Chang W. Lee/The New York Times
Equinix’s data center in
Secaucus is highly coveted space for financial traders, given its
proximity to the servers that move trades for Wall Street.
The trophy high-rises on Madison, Park and Fifth Avenues in Manhattan
have long commanded the top prices in the country for commercial real
estate, with yearly leases approaching $150 a square foot. So it is
quite a Gotham-size comedown that businesses are now paying rents four
times that in low, bland buildings across the Hudson River in New
Jersey.
Why pay $600 or more a square foot at unglamorous addresses like
Weehawken, Secaucus and Mahwah? The answer is still location, location,
location — but of a very different sort.
Companies are paying top dollar to lease space there in buildings called
data centers, the anonymous warrens where more and more of the world’s
commerce is transacted, all of which has added up to a tremendous boon
for the business of data centers themselves.
The centers provide huge banks of remote computer storage, and the
enormous amounts of electrical power and ultrafast fiber optic links
that they demand.

### WORK INSTRUCTIONS
**1.** Decide whether each statement agrees with the data center text, answering yes or no and quoting the words that settle it: (a) Yearly leases in the Manhattan trophy high-rises approach $150 a square foot. (b) The Equinix data center shown is in Mahwah. (c) The New Jersey buildings are described as tall and striking.
**2.** Duplicate the data center text from "The trophy high-rises" up to and including "very different sort.".
Rely only on the data center text for what follows it.

### DATA FOR ANALYSIS
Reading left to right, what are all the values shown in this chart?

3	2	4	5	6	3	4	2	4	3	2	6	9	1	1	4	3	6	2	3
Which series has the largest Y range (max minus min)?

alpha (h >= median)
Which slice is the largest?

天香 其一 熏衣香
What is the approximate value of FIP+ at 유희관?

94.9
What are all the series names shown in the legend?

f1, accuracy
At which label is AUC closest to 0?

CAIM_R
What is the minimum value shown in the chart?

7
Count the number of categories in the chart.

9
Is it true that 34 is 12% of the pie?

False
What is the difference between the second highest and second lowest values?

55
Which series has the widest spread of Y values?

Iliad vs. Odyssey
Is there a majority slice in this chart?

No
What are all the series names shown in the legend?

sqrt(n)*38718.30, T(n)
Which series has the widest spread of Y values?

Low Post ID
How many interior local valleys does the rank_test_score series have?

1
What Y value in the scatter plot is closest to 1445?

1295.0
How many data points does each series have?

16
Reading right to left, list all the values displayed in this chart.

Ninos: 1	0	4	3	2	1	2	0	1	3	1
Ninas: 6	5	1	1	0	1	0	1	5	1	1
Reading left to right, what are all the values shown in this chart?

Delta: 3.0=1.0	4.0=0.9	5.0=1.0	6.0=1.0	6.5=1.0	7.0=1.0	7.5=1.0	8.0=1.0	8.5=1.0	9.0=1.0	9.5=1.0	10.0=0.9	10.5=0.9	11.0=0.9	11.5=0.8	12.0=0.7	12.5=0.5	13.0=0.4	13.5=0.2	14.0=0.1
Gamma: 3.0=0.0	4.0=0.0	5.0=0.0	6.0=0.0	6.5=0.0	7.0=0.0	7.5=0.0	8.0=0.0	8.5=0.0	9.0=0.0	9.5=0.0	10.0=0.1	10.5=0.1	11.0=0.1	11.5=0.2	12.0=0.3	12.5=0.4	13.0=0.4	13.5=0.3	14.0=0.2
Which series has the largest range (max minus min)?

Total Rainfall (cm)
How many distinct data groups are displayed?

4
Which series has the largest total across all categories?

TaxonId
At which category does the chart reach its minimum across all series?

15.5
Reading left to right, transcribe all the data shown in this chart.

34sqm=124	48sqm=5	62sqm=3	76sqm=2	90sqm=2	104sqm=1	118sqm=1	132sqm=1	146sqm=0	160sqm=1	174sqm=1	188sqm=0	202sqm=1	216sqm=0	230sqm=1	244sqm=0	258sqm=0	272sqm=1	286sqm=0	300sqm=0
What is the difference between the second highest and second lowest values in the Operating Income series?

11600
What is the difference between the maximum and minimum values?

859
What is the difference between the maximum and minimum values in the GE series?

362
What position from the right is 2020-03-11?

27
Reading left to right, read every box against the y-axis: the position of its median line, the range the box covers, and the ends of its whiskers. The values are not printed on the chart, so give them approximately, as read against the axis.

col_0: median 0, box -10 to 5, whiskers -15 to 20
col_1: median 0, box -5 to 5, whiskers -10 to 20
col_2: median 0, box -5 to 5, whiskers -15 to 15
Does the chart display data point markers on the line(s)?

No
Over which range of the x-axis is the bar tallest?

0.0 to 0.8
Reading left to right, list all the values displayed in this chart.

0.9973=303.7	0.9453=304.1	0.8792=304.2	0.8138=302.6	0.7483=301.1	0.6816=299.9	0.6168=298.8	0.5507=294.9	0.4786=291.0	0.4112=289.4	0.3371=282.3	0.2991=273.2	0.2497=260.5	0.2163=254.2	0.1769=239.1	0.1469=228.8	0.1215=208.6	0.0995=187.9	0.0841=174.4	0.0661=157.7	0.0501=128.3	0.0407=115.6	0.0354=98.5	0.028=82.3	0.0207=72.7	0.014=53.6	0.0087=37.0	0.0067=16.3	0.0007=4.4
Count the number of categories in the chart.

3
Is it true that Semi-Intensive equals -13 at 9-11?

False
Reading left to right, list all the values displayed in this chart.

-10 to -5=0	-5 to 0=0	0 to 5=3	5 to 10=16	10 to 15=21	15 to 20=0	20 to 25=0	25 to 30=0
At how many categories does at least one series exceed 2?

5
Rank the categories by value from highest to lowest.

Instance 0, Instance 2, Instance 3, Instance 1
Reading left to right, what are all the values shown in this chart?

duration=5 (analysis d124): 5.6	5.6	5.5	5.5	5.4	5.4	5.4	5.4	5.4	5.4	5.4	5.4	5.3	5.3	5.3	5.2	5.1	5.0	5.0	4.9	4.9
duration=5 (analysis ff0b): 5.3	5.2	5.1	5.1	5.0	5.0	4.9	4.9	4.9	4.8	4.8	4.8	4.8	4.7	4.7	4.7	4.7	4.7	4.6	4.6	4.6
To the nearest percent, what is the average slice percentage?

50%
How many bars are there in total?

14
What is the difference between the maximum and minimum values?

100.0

### PROBLEM SOLUTIONS
**1.**
(a) Yes: "with yearly leases approaching $150 a square foot"
(b) No: "Equinix’s data center in Secaucus"
(c) No: "low, bland buildings across the Hudson River"

**2.**
The trophy high-rises on Madison, Park and Fifth Avenues in Manhattan
have long commanded the top prices in the country for commercial real
estate, with yearly leases approaching $150 a square foot. So it is
quite a Gotham-size comedown that businesses are now paying rents four
times that in low, bland buildings across the Hudson River in New
Jersey.
Why pay $600 or more a square foot at unglamorous addresses like
Weehawken, Secaucus and Mahwah? The answer is still location, location,
location — but of a very different sort.